» **REQUIRED WORK**:
Among the lines below, how many have the string "really" in them? Only the number is wanted.

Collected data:
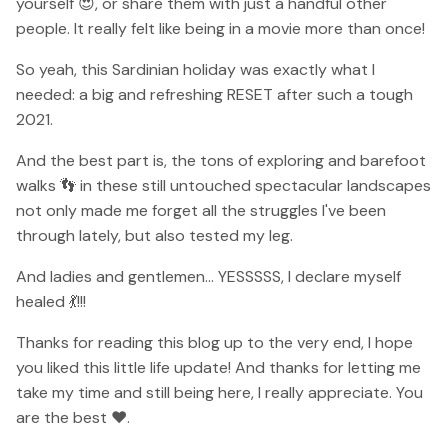
yourself 😍, or share them with just a handful other
people. It really felt like being in a movie more than once!
So yeah, this Sardinian holiday was exactly what I
needed: a big and refreshing RESET after such a tough
2021.
And the best part is, the tons of exploring and barefoot
walks 👣 in these still untouched spectacular landscapes
not only made me forget all the struggles I've been
through lately, but also tested my leg.
And ladies and gentlemen... YESSSSS, I declare myself
healed 💃!!!
Thanks for reading this blog up to the very end, I hope
you liked this little life update! And thanks for letting me
take my time and still being here, I really appreciate. You
are the best ❤️.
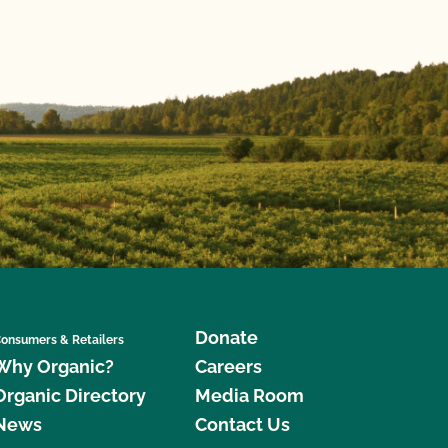
Donate
onsumers & Retailers
Why Organic?
Careers
Organic Directory
Media Room
News
Contact Us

» **WRITTEN SOLUTION**:
2